::: 提供本文

8月26日~9月1日を集計期間とする、9月9日付のビルボードジャパン各チャートが昨日発表され、ソングスチャートはKing & Prince「koi-wazurai」が首位に立ちました。

シングルCDセールスおよびルックアップを制し、Twitter2位およびラジオエアプレイ8位と4指標がトップ10入り。初週のシングルCD売上枚数自体は前作「君を待ってる」の400315枚に及ばなかったものの、シングルCDセールス初加算週のポイントは前作の107.4%と伸びています。

 

さて今週はmiwa「リブート」に注目。デジタル2週先行リリースのこの曲がシングルCDセールス加算3週目にして16位にランクイン。面白いのは「リブート」が上位20位内に入った曲の中で唯一、トップ10入りした指標がひとつもないこと。しかも2週連続でこの状況であり、突出した指標に欠けている反面、安定しているとも言えます。この状況は是非、CHART insightから確認してみてください。

 

さてこの「リブート」、前のシングル「アップデート」(2018)に大きく勝っています。「アップデート」はデジタル先行ではないため単純比較は出来ませんが、シングルCDセールス初加算週を含む5週分の動向を確認すると差は歴然です。

 ※各指標について

 ・P:総合ポイント

 ・前週比:総合ポイントの前週比。前週および当週共に50位以内にランクインした場合のみ計算(50位未満は総合ポイントが表示されない)

 ・上記の理由により50位未満、総合ポイントで比較不能時は?で表示

 ・各指標について

  (詳細はビルボードジャパンの自問自答 | Special | Billboard JAPANをご参照ください)

   CD:シングルCDセールス

   DL:デジタルダウンロード

   ST:ストリーミング

   RA:ラジオエアプレイ

   LU:ルックアップ

   TW:Twitter

   MV:動画再生

   KA:カラオケ

   (※カラオケ指標は2019年度より導入のため、2018年12月10日付より加算対象となっています。)

 ・各指標毎順位において

   [-]:ランク圏外(101~300位)

::::::
::: 提供データ

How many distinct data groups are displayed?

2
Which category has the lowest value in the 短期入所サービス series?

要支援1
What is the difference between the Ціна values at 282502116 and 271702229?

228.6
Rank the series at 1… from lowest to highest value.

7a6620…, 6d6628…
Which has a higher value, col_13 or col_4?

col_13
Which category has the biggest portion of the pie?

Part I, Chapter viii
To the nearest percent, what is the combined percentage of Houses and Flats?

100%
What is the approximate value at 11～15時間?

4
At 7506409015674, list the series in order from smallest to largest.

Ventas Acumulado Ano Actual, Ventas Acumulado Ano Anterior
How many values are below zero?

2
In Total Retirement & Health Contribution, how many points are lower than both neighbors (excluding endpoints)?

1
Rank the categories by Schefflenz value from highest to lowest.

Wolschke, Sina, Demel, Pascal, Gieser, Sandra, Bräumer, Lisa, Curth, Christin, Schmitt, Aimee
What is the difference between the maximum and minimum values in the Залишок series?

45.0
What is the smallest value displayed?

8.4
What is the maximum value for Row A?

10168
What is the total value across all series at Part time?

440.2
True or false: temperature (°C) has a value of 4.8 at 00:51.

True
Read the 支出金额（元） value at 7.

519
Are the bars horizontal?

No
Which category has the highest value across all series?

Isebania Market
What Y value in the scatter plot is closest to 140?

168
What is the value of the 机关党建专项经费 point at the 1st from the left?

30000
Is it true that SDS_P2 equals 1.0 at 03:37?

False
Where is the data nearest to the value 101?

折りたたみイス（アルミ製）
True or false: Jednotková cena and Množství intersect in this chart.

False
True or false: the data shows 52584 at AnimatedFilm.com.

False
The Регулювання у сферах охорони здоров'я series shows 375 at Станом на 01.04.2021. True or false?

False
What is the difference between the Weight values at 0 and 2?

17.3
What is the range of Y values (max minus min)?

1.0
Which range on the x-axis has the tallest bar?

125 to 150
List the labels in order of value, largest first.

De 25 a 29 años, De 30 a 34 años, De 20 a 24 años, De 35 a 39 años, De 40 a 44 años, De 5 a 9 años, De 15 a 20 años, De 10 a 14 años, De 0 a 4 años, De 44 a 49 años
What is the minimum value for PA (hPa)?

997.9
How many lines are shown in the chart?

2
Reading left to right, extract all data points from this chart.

::::::

**課題 1**. ビルボードジャパンのチャート解説では、miwa「リブート」はシングルCDセールス加算3週目に何位にランクインしたか。
**課題 2**. ビルボードジャパンのチャート解説の続きを、最後の行の後から書いてください。

**解答 1**. 16位

**解答 2**.
   [ ]:(ブランク):ランクインせず(カウント対象前を含む)

   [?]:未表示もしくは計算不能

※これらはCHART insight | Billboard JAPANから曲名をクリックすると確認可能

日付 順位 P 前週
CD DL ST RA LU TW MV KA
2018/5/7 -           -    
2018/5/14 -       -   96    
2018/5/21 13 2184 10 23 - 17 16 46    
2018/5/28 47 942 43.1% 43 57 - 23 68 63    
2018/6/4 - 85 -   80 24 -    
 

日付 順位 P 前週
CD DL ST RA LU TW MV KA
2019/8/12 43 1520   18 - -   56 -  
2019/8/19 25 2154 141.7%   15 26 57   73 96  
2019/8/26 14 3668 170.3% 12 11 19 7 65 59 97  
2019/9/2 20 2766 75.4% 40 12 13 19 - - 71  
2019/9/9 16 3052 110.3% 68 12 11 72 37 62 51 -

シングルCDセールス加算初週の売上は「アップデート」が9569枚に対し「リブート」が8173枚。しかし「アップデート」は100位以内在籍がわずか2週にとどまる一方、「リブート」はデジタル先行分を含め既に5週連続100位以内在籍、しかもシングルCDリリース後もダウンロードは落ちてはいません。

これは主題歌に起用された『凪のお暇』(TBS 金曜22時)効果と言えるでしょう。週刊エンタテインメントビジネス誌『コンフィデンス』による各クール毎のドラマ満足度調査、その初回満足度で今年7月クールは『凪のお暇』が94/100となり、2位の『ノーサイド・ゲーム』(TBS 日曜21時)を17ポイント上回り断トツの首位に。

ドラマ満足度と主題歌のチャートアクションは比例するだろうことは8月26日付ビルボードジャパンソングスチャートで躍進するも「Lemon」に及ばなかった米津玄師「馬と鹿」、その理由を考える(8月22日付)で触れました。『凪のお暇』はリアルタイム視聴率こそ現段階での平均が10%に満たないながら、リアルタイムとタイムシフトの合計から重複分を除いた総合視聴率では常時17%を超えており人気も上々、主題歌である「リブート」を後押ししているだろうことは容易に想像が出来ます。

 

実はmiwaさん、「アップデート」から「リブート」に至るまでに大きな変化が。「アップデート」も収録した昨夏リリースの『miwa THE BEST』の後、リリースしたデジタル限定曲のミュージックビデオはフルバージョンで掲載されています。

これがデジタルに明るい姿勢を示していると支持を集めたのかもしれません。今回の「リブート」は徐々に動画再生指標が上昇。言い換えればショートバージョンはチャートアクションに有利には働かないということですし、ダウンロードやストリーミングの安定は動画再生の好調さと密接にリンクしている可能性は高いですね。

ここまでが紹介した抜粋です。